[RICHIESTA SCRITTA A]: Puoi riscrivere le righe dell'elenco che cominciano con quella contenente "genus: Bombus" e terminano con quella contenente "genus: Parthenium", mettendo "famiglia" al posto di "family" e lasciando tutto il resto invariato?

[BRANO DI LETTURA]:
---

La politica di coesione è uno dei pilastri su cui poggia la costruzione europea. Lo scopo è quello di promuove lo sviluppo e riequilibrare le differenze di reddito pro-capite fra le regioni dell’UE. Alla politica di coesione sono destinate cifre rilevanti del bilancio europeo: 392 miliardi di Euro nel periodo di programmazione 2021-2027. La politica di coesione ha avuto un grande successo nel favorire lo sviluppo e l’integrazione dei paesi che nel tempo hanno aderito all’UE. Si è rivelata, invece, meno efficace nel favorire il dinamismo delle regioni meno sviluppate del sud Europa, in particolare quelle di Grecia, Spagna e Italia. L’insoddisfazione per i risultati della politica di coesione è cresciuta negli ultimi decenni a causa dell’accentuarsi delle differenze territoriali all’interno della UE.

Le conseguenze non sono solo economiche poiché nelle aree più svantaggiate sono più consistenti gli orientamenti politici contrari all’integrazione europea. In un recente rapporto per la Commissione UE alcuni economisti hanno evidenziato il fatto che molte regioni europee si trovano in una situazione di “trappola dello sviluppo”. Una regione è in questa situazione quando non riesce a mantenere un sufficiente dinamismo in termini di produttività e occupazione, ottenendo una performance inferiore alla media. Il concetto non fa quindi riferimento alle differenze in termini assoluti, quando alla evoluzione di alcuni parametri economici nel tempo.

---

[DATI DA ELABORARE]:
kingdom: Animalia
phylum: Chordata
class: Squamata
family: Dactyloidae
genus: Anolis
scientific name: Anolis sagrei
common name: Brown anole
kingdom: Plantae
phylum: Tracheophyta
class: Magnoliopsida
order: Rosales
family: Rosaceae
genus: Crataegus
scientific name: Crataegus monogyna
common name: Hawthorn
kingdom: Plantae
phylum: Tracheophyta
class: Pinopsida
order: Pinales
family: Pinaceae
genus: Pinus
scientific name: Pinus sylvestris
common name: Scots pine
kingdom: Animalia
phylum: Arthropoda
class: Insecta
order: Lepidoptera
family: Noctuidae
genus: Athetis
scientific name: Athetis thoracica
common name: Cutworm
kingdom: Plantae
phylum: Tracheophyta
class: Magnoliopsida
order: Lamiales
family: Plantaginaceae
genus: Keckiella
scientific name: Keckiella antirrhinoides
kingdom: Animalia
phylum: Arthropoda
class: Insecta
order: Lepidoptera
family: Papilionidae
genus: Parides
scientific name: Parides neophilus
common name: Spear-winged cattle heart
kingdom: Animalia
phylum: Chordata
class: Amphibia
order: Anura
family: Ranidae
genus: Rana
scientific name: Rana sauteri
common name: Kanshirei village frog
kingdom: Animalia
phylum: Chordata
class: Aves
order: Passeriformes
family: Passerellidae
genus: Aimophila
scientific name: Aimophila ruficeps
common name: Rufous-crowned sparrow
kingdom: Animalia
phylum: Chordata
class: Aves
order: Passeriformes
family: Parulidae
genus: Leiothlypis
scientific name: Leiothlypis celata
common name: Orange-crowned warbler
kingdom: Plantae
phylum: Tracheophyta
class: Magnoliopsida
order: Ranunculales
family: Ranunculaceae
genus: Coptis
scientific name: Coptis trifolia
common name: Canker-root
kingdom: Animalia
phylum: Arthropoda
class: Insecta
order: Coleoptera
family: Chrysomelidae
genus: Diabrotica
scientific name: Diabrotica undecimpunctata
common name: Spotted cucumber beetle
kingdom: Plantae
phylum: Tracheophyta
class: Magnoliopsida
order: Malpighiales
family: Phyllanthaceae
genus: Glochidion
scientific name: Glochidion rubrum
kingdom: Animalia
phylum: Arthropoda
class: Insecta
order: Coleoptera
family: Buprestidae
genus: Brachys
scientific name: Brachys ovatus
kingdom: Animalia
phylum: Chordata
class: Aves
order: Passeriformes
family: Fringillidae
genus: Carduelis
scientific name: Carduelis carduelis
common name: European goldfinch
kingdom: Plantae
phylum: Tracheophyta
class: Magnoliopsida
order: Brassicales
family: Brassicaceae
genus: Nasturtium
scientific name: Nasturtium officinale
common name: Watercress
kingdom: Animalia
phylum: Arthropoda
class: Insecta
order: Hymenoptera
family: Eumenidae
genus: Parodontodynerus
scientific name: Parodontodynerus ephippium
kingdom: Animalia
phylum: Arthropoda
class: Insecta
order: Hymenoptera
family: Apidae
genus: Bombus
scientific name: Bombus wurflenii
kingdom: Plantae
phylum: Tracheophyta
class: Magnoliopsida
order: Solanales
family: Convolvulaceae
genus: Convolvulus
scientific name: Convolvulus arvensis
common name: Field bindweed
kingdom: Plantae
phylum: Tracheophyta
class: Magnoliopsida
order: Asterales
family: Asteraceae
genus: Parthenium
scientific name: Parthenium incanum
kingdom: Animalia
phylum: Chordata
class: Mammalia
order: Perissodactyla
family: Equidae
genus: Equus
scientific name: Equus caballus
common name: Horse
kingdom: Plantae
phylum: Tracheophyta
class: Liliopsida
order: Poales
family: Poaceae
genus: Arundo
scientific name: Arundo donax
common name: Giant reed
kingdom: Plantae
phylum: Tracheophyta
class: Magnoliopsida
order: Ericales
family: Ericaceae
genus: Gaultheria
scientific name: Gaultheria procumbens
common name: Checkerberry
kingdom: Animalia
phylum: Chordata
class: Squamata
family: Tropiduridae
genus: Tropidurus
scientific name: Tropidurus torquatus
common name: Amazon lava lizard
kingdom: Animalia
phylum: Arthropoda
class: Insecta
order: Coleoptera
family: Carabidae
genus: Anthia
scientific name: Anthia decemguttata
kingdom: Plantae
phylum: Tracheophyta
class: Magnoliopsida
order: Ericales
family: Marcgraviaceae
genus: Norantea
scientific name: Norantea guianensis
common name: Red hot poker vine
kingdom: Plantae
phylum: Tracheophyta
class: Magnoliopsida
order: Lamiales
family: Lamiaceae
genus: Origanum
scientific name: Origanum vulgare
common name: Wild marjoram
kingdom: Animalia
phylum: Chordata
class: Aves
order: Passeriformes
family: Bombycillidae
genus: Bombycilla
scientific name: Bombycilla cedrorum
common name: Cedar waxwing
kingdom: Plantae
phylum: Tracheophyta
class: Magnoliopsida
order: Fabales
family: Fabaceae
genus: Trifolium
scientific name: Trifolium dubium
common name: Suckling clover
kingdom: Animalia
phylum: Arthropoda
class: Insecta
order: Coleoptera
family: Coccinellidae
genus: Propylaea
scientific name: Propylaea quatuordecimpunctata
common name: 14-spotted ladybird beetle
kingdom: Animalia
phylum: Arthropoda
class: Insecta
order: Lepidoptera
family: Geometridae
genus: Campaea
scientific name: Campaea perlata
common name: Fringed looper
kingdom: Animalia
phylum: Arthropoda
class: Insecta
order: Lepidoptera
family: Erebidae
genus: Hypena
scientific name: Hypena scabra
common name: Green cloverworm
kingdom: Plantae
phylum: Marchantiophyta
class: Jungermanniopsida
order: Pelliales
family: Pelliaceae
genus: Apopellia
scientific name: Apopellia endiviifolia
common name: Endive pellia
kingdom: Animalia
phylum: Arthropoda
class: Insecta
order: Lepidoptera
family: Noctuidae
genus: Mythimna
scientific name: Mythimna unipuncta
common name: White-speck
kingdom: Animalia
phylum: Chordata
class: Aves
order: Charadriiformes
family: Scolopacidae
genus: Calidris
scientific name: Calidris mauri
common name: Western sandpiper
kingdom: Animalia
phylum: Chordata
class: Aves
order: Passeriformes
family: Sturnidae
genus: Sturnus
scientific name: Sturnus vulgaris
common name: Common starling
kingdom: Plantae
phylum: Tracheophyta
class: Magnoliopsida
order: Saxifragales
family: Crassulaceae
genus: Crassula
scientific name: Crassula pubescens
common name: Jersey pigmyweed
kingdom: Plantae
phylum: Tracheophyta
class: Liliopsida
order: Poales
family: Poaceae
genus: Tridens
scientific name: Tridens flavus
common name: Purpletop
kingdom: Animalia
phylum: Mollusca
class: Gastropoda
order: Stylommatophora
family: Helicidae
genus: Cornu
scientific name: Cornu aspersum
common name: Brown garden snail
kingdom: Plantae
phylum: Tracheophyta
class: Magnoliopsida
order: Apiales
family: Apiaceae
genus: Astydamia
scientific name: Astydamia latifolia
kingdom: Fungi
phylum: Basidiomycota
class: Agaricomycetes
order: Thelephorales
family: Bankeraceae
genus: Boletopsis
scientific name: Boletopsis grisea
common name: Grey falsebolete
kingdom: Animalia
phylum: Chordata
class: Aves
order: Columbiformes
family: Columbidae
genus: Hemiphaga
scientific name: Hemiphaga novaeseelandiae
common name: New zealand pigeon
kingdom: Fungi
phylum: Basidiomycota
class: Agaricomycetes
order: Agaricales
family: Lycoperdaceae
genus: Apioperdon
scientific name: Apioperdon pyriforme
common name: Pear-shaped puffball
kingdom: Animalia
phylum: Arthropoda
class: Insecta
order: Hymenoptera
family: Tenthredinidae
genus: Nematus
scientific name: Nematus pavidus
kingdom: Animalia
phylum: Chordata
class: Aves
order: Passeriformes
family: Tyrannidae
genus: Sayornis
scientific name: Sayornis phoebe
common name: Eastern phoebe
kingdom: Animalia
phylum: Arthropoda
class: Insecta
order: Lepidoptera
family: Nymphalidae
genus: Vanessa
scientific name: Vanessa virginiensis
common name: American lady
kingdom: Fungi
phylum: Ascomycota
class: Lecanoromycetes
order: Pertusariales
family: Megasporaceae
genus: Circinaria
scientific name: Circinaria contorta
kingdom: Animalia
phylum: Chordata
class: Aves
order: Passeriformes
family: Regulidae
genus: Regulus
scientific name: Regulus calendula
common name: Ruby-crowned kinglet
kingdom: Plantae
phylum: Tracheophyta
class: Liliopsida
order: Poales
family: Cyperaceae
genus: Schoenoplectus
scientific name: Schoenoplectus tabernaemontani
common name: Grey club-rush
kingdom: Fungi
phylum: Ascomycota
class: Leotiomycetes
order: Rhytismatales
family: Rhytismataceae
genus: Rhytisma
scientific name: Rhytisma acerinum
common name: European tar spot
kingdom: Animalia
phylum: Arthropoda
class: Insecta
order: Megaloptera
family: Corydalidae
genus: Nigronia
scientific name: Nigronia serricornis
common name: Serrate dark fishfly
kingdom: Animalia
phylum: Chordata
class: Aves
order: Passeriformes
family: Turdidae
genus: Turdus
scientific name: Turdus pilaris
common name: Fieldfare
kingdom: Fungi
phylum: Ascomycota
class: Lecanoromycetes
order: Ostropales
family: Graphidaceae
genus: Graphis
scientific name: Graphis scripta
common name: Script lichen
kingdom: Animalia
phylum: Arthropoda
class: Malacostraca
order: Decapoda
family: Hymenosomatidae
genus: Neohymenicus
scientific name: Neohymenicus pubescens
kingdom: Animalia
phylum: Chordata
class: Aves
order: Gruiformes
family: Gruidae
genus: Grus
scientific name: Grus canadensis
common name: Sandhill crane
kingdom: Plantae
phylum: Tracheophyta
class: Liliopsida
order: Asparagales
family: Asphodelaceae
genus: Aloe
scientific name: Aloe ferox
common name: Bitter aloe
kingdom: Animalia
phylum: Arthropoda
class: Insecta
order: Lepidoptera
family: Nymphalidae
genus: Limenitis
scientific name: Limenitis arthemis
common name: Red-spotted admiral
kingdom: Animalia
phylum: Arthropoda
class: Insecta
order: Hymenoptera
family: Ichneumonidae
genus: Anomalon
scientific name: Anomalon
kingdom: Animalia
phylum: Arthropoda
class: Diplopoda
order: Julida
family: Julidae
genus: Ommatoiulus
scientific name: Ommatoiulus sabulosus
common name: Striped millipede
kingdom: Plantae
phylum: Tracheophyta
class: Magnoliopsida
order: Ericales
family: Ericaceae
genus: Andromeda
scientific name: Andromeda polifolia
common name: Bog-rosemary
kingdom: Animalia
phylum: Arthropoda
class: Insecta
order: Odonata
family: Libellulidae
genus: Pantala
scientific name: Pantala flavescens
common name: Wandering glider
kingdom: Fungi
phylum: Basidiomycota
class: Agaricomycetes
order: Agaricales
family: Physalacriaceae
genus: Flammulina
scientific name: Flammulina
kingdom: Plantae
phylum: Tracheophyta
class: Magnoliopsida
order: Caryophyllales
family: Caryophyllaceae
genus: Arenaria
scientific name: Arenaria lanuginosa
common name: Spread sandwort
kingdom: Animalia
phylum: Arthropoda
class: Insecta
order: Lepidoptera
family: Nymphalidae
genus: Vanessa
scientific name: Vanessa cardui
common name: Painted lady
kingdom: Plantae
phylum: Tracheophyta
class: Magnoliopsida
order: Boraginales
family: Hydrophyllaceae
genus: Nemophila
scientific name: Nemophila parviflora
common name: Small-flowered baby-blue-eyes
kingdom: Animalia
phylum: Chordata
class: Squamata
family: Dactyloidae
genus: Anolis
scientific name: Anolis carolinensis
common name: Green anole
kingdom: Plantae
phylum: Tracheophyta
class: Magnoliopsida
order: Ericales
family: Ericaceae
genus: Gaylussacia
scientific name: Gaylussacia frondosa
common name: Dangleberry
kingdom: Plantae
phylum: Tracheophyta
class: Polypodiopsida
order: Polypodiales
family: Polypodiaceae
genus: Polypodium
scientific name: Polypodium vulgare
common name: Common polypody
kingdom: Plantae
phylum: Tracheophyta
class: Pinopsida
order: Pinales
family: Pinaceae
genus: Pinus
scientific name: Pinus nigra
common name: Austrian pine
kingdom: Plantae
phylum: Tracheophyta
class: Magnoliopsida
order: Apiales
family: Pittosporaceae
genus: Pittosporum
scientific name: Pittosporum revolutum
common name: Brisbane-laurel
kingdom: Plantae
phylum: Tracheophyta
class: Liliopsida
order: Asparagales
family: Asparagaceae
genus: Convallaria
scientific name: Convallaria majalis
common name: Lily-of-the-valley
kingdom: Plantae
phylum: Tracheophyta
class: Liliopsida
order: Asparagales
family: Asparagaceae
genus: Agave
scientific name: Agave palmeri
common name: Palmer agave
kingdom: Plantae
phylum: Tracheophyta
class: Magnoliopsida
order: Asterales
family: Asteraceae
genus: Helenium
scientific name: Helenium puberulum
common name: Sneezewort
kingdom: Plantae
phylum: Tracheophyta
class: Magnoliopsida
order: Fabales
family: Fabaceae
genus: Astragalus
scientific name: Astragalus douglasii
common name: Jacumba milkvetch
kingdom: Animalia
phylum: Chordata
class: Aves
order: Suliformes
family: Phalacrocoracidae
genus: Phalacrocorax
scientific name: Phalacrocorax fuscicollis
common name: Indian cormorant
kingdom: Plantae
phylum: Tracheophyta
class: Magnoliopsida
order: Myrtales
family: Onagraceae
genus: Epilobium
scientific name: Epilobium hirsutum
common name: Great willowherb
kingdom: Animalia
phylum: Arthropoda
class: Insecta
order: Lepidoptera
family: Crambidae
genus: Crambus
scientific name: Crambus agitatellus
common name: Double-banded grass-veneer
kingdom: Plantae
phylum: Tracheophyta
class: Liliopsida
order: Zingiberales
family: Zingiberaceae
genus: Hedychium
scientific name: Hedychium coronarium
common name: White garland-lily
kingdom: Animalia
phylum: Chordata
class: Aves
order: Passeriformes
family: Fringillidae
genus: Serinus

---

[RICHIESTA SCRITTA B]: Puoi ricopiare fedelmente dal brano sulla politica di coesione il passo che comincia con "La politica di coesione è uno" e termina con "all’interno della UE."?

[RISULTATO FINALE A]:
genus: Bombus
scientific name: Bombus wurflenii
kingdom: Plantae
phylum: Tracheophyta
class: Magnoliopsida
order: Solanales
famiglia: Convolvulaceae
genus: Convolvulus
scientific name: Convolvulus arvensis
common name: Field bindweed
kingdom: Plantae
phylum: Tracheophyta
class: Magnoliopsida
order: Asterales
famiglia: Asteraceae
genus: Parthenium

[RISULTATO FINALE B]:
La politica di coesione è uno dei pilastri su cui poggia la costruzione europea. Lo scopo è quello di promuove lo sviluppo e riequilibrare le differenze di reddito pro-capite fra le regioni dell’UE. Alla politica di coesione sono destinate cifre rilevanti del bilancio europeo: 392 miliardi di Euro nel periodo di programmazione 2021-2027. La politica di coesione ha avuto un grande successo nel favorire lo sviluppo e l’integrazione dei paesi che nel tempo hanno aderito all’UE. Si è rivelata, invece, meno efficace nel favorire il dinamismo delle regioni meno sviluppate del sud Europa, in particolare quelle di Grecia, Spagna e Italia. L’insoddisfazione per i risultati della politica di coesione è cresciuta negli ultimi decenni a causa dell’accentuarsi delle differenze territoriali all’interno della UE.